Dallas is still a strong, viable restaurant market and destination city.  The Charles’ ownership group is bullish on the city and their ability to provide unique dining experiences for their clientele.  They are patient and measured, smart investors who are playing the long game and, in fact, invested back in The Charles for 21 months before making a distribution to investors.  They are currently at work developing new concepts which they are quite secretive about, but I will venture to guess that they could move into something textural and moderately exotic, such as Mediterranean-ish, to feature the bright cuisine of the region, beyond pita and hummus, and introduce local diners to the exciting wines of Israel, Lebanon and Greece.

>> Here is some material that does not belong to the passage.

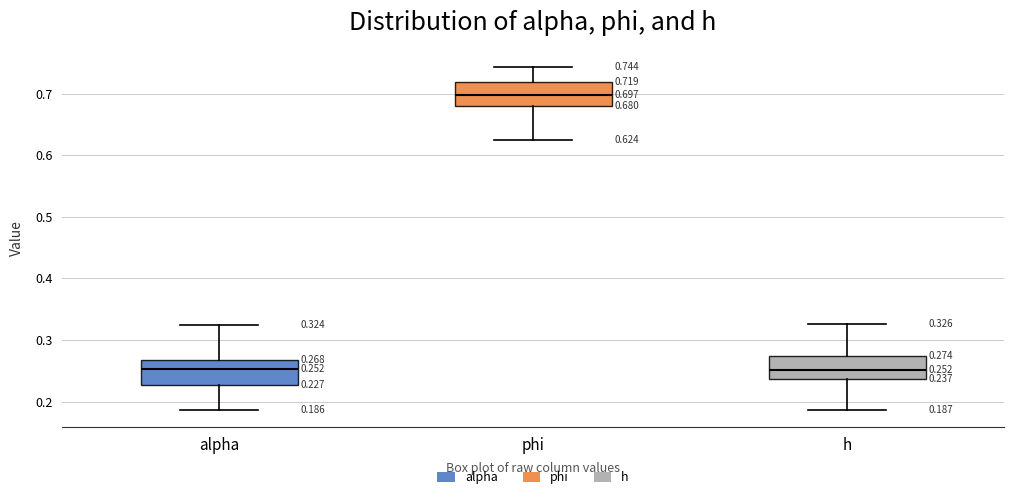

Which box's median line is the highest?

phi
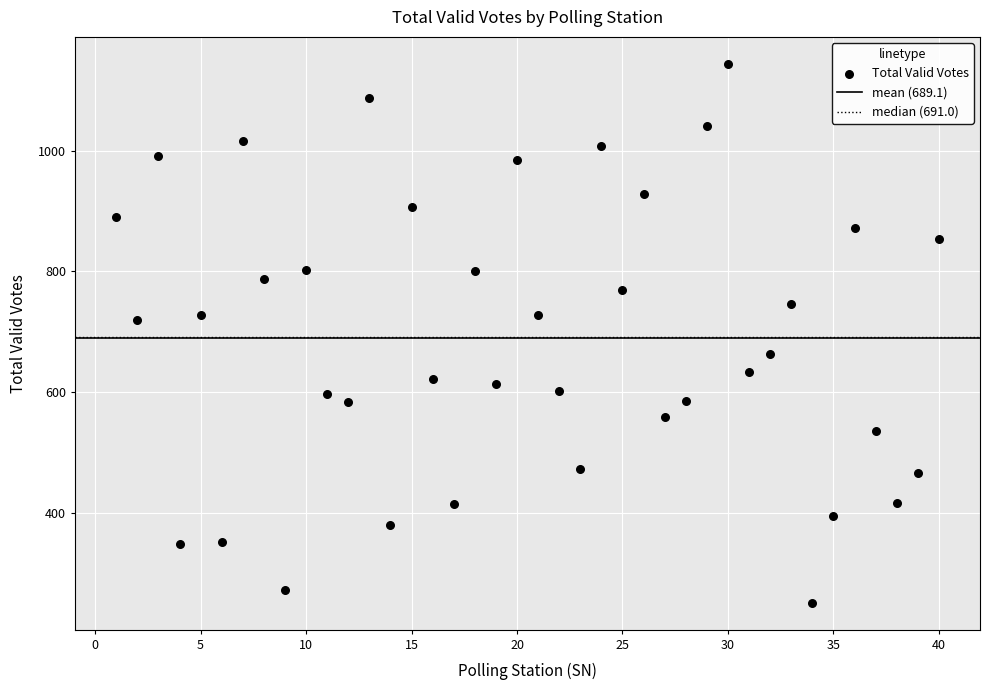

What is the range of X values (max minus min)?

39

Ross See, Chas Martin and Corbin See, owners of The Charles

Until The Charles reopens the dining room, I will order and pick up the polenta fries, spicy creste di Gallo and a bottle of one of their Sicilian white wines (at 50% off, remember).  I will distance in my dreams; I’ll visit The Charles and my other favorite restaurants in town.  In my dreams I’ll walk a clean, empty Venice, the canals clear and odorless; I’ll spend hours in the Victoria & Albert in London with no pushy queues forcing me to abandon the exhibits I want study for hours; my dreams will take me to sunrise over Angkor Wat with only those closest to me alongside.  I will dream a million dreams, the same as Chas Martin.